▸ **Records for this task**
○ ○ ○ ○ ○
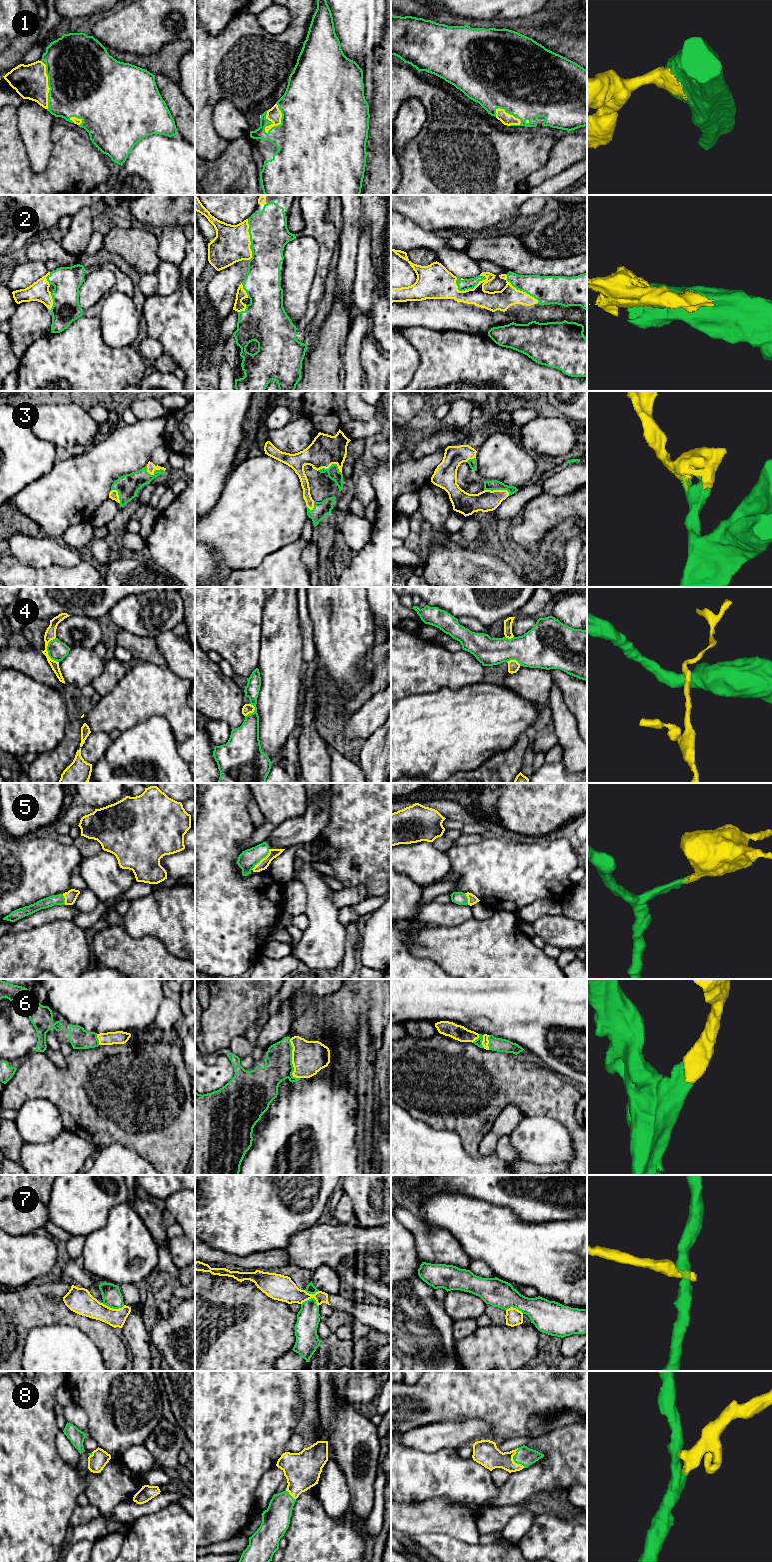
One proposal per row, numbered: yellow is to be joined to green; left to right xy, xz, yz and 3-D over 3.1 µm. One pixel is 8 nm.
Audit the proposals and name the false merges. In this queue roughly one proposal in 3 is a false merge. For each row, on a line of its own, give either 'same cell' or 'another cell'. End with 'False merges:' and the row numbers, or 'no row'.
1: same cell
2: same cell
3: same cell
4: another cell
5: same cell
6: same cell
7: another cell
8: same cell
False merges: 4, 7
○ ○ ○ ○ ○
▸ **What needs to be done**
Where pictures occur in the material above, omit them and return everything else exactly.

▸ **Response box**
One proposal per row, numbered: yellow is to be joined to green; left to right xy, xz, yz and 3-D over 3.1 µm. One pixel is 8 nm.
Audit the proposals and name the false merges. In this queue roughly one proposal in 3 is a false merge. For each row, on a line of its own, give either 'same cell' or 'another cell'. End with 'False merges:' and the row numbers, or 'no row'.
1: same cell
2: same cell
3: same cell
4: another cell
5: same cell
6: same cell
7: another cell
8: same cell
False merges: 4, 7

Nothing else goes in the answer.